- [What you will do]: Pick up the passage below about the Irish playwright Colm Ó Clúbhán and the Railton Road squats in Brixton, and continue it from its final sentence.

In the 1970s, Railton Road in Brixton, south London, became a nexus of radical art and activism. During that decade, a series of properties on and around Railton Road were squatted to form communal living arrangements and foster progressive politics. The Railton Road squats, as the historian Matt Cook notes, had "a large and enduring Irish contingent", with many Irish gay migrants drawn to the community. Among them was Colm Ó Clúbhán, an Irish playwright and author of short stories whose recently rediscovered work highlighted forgotten corners of the Irish emigrant experience.
Born in Dublin in 1954, Ó Clúbhán emigrated to London in 1973. His father, Sigerson Clifford, was also a writer. Sigerson Clifford is perhaps best remembered for The Boys of Barr na Sráide, a poem about coming of age during the Irish revolution and the plight of childhood friends destined to “toil in foreign soil”.
In London, Ó Clúbhán continued a family tradition of writing on migrant themes. His younger sister Sheila Clifford remembers visits to his home in Brixton, where he loved to feed and entertain friends. He was, she recalls, “always kind, generous, very supportive and witty, the type of guy who would light up the room when he came in”. Ó Clúbhán, she remembered, “was definitely a man ahead of his time”.
Friends of Colm Ó Clúbhán recall that he was split between his love of Ireland – he loved to listen to Irish conversation – and his sense of belonging in London because he was gay
The recent rediscovery of his work began when the literary scholar Ed Madden came across a reference to Ó Clúbhán’s writing while working with an archive of 1980s Irish LGBTQ+ periodicals.
Like Ó Clúbhán’s native Dublin, where vital and pioneering LGBTQ+ spaces such as the Hirschfeld Centre existed within the atmosphere of a homophobic society, London in the 1970s and 1980s provided no straightforward utopia. The historian Daryl Leeworthy writes that London “may have seemed like nirvana compared with circumstances at home” for young Irish gay men like Ó Clúbhán, “but it was by no means a hotspot of liberty and free expression”.

- [Dataset excerpts]:

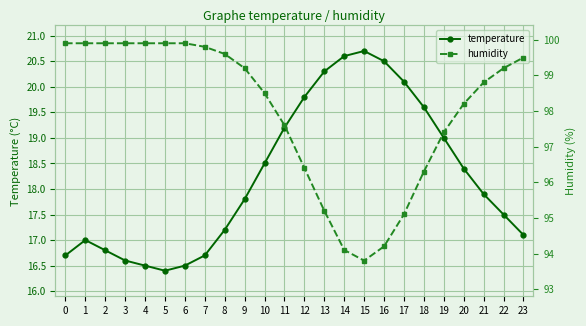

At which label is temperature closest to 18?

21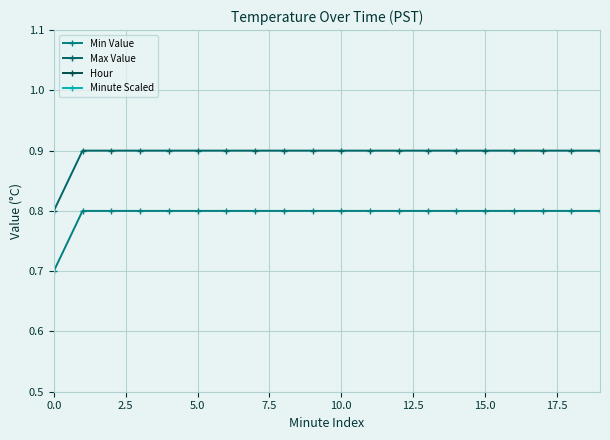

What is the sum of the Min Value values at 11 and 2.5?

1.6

---

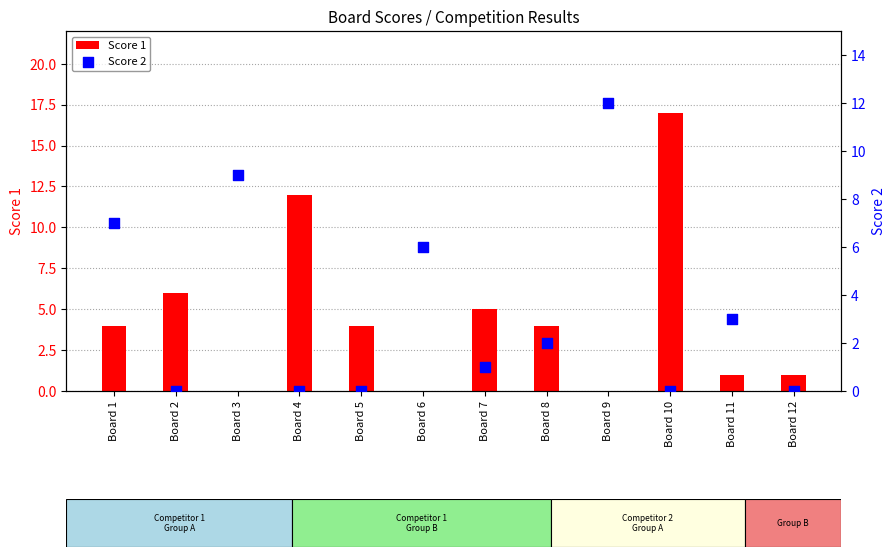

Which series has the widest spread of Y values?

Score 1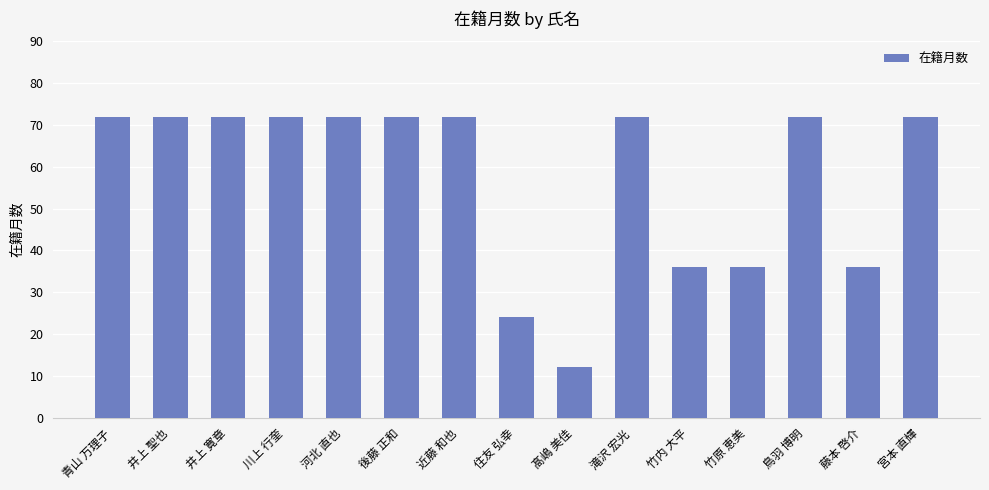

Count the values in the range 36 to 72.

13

...

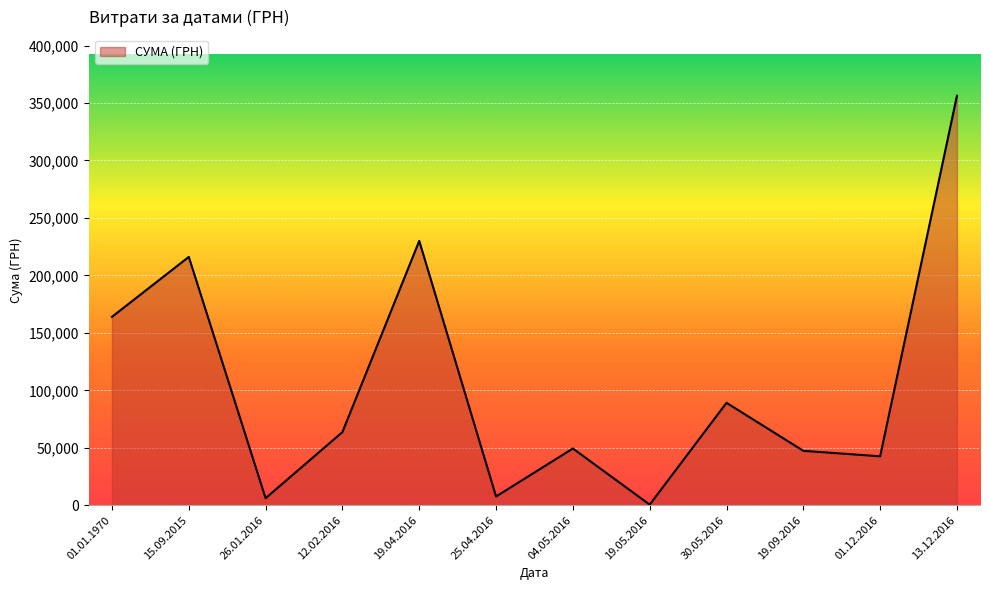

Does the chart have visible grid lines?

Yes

- [Exercise answer]:
The Railton Road squats did offer one site of sanctuary for Ó Clúbhán and provided space for his creative expression. The Brixton Faeries, a gay theatre troupe, emerged from Railton Road. Ó Clúbhán was an important member of the group, which also included fellow Irish residents of Railton Road such as Terry Stewart of Belfast and Jim Ennis of Mayo. Together they navigated politics, relationships and the challenges of being Irish emigrants in London during the 1970s and 1980s.
After several years teaching English in Barcelona, Ó Clúbhán returned to London in the mid-1980s and continued his writing, winning the Hennessy Award in 1986 for his short story The Flood. Writing a profile of Ó Clúbhán for Out magazine following his award, Eamon Somers described him as a writer particularly interested in “the problems and contradictions of being Irish and gay and living in London”.
Derek Evans and Mary Evans Young, friends of Ó Clúbhán, similarly recall that he was "always split between his love of Ireland – and loved to listen to Irish conversation – and his sense of belonging in London because he was gay – which didn't stop him selling papers, fundraising and demonstrating during the Troubles".
Emigration and sexuality were placed under the thematic microscope in Ó Clúbhán’s 1985 play Friends of Rio Rita’s. The play is set in a London flat shared by two Irish gay men, Finbarr and Mick. Jim MacSweeney, Ó Clúbhán’s friend and fellow member of the Irish Gay Theatre Group, played the role of Mick in the first performances of the play.
While many of Ó Clúbhán's characters reflected his own identity as an Irish emigrant and the political currents of republicanism and gay liberation, he also illuminated further marginalised worlds of the Irish abroad. One character in his play Reasons for Staying, performed in 1986, is an Irish woman who first travelled to England seeking an abortion. Ed Madden notes that the play "offers a necessary revision of the Irish migration narrative" through its placement of gay men's stories and the lives of women who left Ireland in search of abortion care alongside conventional narratives of Irish migration.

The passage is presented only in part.